College of the Desert (COD) athletes are no strangers to triple digit temperatures.

"Not at all,” said COD linebacker Aaron Lombor. “There's no getting used to it, you know people say you do but you just have to stay hydrated and work hard."

Making it important to know when it's too hot to practice outside.

"Just to make sure that all the athletes are safe and knowing what they can and can't do,” said COD cornerback Supriel Malik-Clark. “Knowing they can get injured due to this type of weather."

The sports medicine department know they have to be a voice for athletes when it's too hot which is why COD’s head athletic trainer Todd Conger invested in a special device.

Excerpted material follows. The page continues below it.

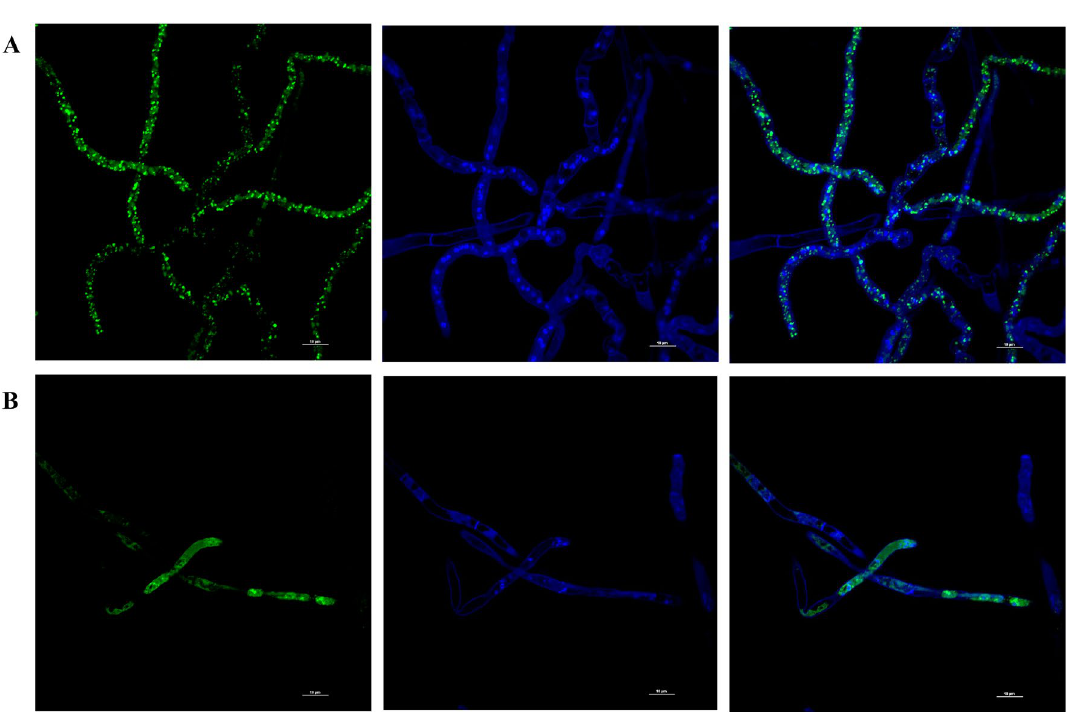
Figure 5. Mitochondrial staining of A. niger GM31 with MitoTracker Green before and after treatment with Argirium-SUNCs . From left to right (nucleus-mitochondrial-overlaped): fluorescence intensity of Hoechst (nucleus), MitoTracker Green (mitochondrial viability): ( A ) untreated hyphae and ( B ) treated hyphae with 0.625 mg L −1 of Argirium-SUNCs . Scale bar: 20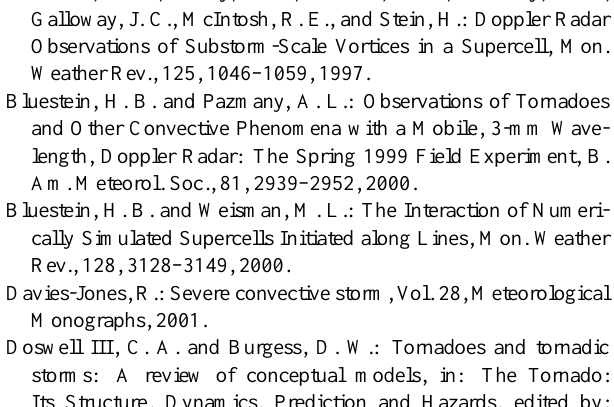
Figure 5. Profiles of velocity components with rotation, parameter values are the same as in Fig. 4.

"The heat stress tracker is something I looked at through conferences and doing research knowing that out here in the Coachella Valley, heat index wasn't enough to keep our athletes safe,” Conger said. “Heat index only takes into consideration temperature and humidity, so that's why we went with the heat stress tracker. It takes into consideration the temperature the humidity, the air speed, and radiating temperature. So, it takes into consideration all the different factors that would affect an athlete where they're doing an activity."

The numbers are calculated into five different codes of colors.

"Green, yellow, orange, red, and black,” Conger explained. “Black being the worst and in black we seize all outdoor activity."

The most common color during the summer is red.

"Our combinations with red, we usually limit practice to one hour,” Conger said. “We mandate so many water breaks. If they condition, there's no gear allowed. It's a constant communication with the coaches so we're all on the same page to protect the athletes."

"I want them to be able to perform at their greatest level,” COD football head coach Jack Steptoe said. “It's important that we take into consideration the heat factor."

Since COD has utilize the heat stress tracker, they've seen zero heat-related illnesses, keeping players off the field when it's not safe.

"We haven't had any heat illnesses in the last two years,” Conger said. “To my knowledge, nobody else in the Coachella Valley uses a heat stress tracker. I think every high school should have this as well as a certified athletic trainer to stand up for their athletes."